Reza – Sur les chemins de la quête de soi

«  Je viens d’Iran, un pays d’Orient où l’on raconte des histoires. Voilà pourquoi je suis moi aussi un conteur.  » Le récit se déroule ici au rythme de six immenses panneaux recouvrant les hautes parois curvilignes qui s’étendent, sur près de 80 mètres, de part et d’autre des rails de la gare souterraine du Luxembourg, à Paris. Sur chacun d’eux, textes et images du photographe Reza – pour lequel «  il était important que ces photographies soient vues dans ces conditions, et non pas dans un musée  » – s’offrent à la curiosité du voyageur en transit, l’emmenant loin du paysage familier de la capitale, à la rencontre d’autres mondes et de leurs habitants. Et notamment ceux bordant la route de la soie, itinéraire mythique reliant la Cité interdite à l’Europe, et passant par le Caucase, que l’artiste emprunta durant l’été 2008 en compagnie de son fils Delazad, âgé alors de quinze ans. «  Il ne s’agissait pas de tourisme, précise-t-il. J’ai la responsabilité, en tant que père, de transmettre certaines valeurs à mon fils.  » Des valeurs qu’il communique, d’ailleurs, depuis plus de trente ans, à travers son travail tout entier axé autour de la notion de liberté  : celle d’écrire, de dire, de montrer, une liberté dont il fut privé dans son pays d’origine.

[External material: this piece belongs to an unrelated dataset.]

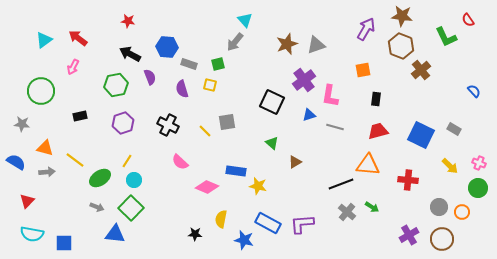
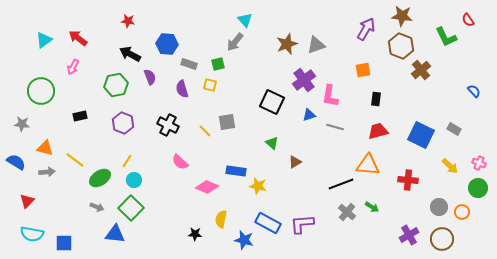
blue hexagon at (167, 47): moved 3 px up
purple hexagon at (123, 123): rotated 20 degrees counterclockwise
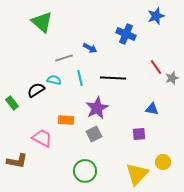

Profondément attaché à l’humain, il en dénonce les noirceurs et les vilenies tout en poursuivant sa quête d’indices porteurs d’espoir. Ses portraits sont ceux d’hommes, de femmes et d’enfants croisés au cours de ses inlassables pérégrinations menées aux quatre coins du monde. Ils témoignent de leur quotidien, parfois difficile, tragique, ou bien animé d’un bonheur simple, tel un jeu d’enfant ou le sourire d’un vieillard. «  Je cherche à raconter, dénoncer, émouvoir, témoigner, faire pleurer ou rire, grâce à l’alphabet universel de la photographie.  » De fait, Reza parvient à saisir avec beaucoup de subtilité le silencieux langage du regard, qui sans ambages livre ses états d’âme  ; la justesse de son récit, de ses mots, de ses photos, n’a d’égale que leur puissance évocatrice  ; celle-ci s’impose pour mieux dérouter notre douillette passivité et nous arracher à la force de notre endormissement.